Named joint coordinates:

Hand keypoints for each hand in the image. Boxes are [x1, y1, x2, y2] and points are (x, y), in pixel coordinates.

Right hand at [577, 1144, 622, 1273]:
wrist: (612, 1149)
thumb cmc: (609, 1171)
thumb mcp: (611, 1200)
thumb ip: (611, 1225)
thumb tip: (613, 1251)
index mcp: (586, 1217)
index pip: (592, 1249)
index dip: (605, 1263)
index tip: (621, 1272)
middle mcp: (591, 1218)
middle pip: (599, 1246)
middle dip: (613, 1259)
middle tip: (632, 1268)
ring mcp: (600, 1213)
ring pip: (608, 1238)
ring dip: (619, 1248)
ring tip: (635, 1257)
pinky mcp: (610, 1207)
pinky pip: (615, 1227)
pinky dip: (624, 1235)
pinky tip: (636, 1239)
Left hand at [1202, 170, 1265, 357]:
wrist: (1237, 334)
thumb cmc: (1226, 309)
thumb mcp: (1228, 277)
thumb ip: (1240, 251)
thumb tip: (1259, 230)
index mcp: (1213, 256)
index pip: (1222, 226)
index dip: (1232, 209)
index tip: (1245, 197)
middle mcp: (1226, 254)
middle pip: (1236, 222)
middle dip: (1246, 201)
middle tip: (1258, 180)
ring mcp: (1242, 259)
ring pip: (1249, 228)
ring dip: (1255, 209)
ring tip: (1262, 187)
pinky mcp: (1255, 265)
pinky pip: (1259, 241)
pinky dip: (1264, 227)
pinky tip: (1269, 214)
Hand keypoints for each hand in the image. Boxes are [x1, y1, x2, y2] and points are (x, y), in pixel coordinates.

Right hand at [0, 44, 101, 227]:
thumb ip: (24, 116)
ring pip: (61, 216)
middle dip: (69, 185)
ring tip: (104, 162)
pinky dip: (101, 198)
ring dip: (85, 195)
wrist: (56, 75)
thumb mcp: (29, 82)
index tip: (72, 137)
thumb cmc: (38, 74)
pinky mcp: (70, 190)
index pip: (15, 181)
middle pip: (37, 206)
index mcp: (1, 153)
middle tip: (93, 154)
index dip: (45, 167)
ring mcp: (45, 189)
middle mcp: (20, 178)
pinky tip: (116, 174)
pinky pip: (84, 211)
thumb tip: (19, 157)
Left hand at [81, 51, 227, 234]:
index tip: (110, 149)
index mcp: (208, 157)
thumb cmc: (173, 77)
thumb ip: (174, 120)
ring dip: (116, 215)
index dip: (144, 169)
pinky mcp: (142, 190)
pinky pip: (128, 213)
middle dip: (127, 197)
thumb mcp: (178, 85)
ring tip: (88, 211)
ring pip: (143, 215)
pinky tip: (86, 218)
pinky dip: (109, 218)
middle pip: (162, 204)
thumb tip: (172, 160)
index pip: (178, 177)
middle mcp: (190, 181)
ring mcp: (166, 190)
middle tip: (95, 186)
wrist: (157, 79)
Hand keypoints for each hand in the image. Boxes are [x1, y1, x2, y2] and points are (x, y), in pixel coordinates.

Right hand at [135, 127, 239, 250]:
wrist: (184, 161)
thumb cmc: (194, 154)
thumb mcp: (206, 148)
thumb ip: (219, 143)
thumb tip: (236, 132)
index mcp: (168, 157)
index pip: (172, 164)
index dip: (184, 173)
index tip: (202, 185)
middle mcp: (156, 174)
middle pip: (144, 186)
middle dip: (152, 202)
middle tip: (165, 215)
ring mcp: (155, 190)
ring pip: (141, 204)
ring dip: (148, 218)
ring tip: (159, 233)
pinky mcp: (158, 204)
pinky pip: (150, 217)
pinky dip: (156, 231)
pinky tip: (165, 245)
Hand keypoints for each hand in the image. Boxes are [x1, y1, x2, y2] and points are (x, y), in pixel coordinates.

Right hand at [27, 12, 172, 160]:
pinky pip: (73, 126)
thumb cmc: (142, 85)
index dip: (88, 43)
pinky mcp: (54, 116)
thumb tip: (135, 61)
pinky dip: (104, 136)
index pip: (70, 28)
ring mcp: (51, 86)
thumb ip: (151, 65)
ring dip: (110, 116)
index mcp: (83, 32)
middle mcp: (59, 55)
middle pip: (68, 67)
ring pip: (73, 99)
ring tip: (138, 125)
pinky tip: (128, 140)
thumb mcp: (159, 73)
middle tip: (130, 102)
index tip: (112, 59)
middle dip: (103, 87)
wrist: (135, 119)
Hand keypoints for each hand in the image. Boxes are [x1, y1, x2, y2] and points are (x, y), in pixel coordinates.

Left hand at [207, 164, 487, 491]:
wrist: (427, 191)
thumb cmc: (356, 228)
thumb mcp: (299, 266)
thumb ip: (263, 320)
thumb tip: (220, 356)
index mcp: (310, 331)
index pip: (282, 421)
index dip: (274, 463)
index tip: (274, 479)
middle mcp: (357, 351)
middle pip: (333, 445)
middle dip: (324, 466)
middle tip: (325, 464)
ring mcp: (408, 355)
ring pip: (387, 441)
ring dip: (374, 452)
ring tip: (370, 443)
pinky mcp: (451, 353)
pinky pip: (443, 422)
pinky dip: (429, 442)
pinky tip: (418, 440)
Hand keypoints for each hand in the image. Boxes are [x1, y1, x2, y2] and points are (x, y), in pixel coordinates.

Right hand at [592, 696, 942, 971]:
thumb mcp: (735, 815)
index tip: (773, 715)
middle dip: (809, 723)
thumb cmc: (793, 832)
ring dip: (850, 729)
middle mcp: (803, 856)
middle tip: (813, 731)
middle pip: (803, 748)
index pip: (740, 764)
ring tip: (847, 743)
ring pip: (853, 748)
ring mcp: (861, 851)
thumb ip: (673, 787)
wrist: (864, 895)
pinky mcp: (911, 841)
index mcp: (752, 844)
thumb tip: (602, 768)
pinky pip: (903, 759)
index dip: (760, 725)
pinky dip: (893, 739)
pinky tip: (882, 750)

**Exercise directions**
Your answer must consist only of the lines from the one with "ring mcp: (408, 355)" through the final line of the entries, each retyped exactly.

**Problem solution**
ring mcp: (408, 355)
ring pip: (387, 441)
ring dip: (374, 452)
ring tip: (370, 443)
pinky mcp: (451, 353)
pinky pip: (443, 422)
pinky dip: (429, 442)
pinky tip: (418, 440)
Hand keypoints for each hand in the image. Boxes are [x1, y1, x2, y2] and points are (x, y), in pixel coordinates.

Right hand at [592, 696, 942, 971]:
thumb mcp: (735, 815)
index tip: (773, 715)
middle dip: (809, 723)
thumb cmc: (793, 832)
ring dip: (850, 729)
middle mcp: (803, 856)
middle tip: (813, 731)
middle pip: (803, 748)
index pip: (740, 764)
ring tip: (847, 743)
ring pip: (853, 748)
ring mcp: (861, 851)
thumb ip: (673, 787)
wrist: (864, 895)
pinky mcp: (911, 841)
index mcp: (752, 844)
thumb tip: (602, 768)
pinky pip: (903, 759)
index dip: (760, 725)
pinky dip: (893, 739)
pinky tip: (882, 750)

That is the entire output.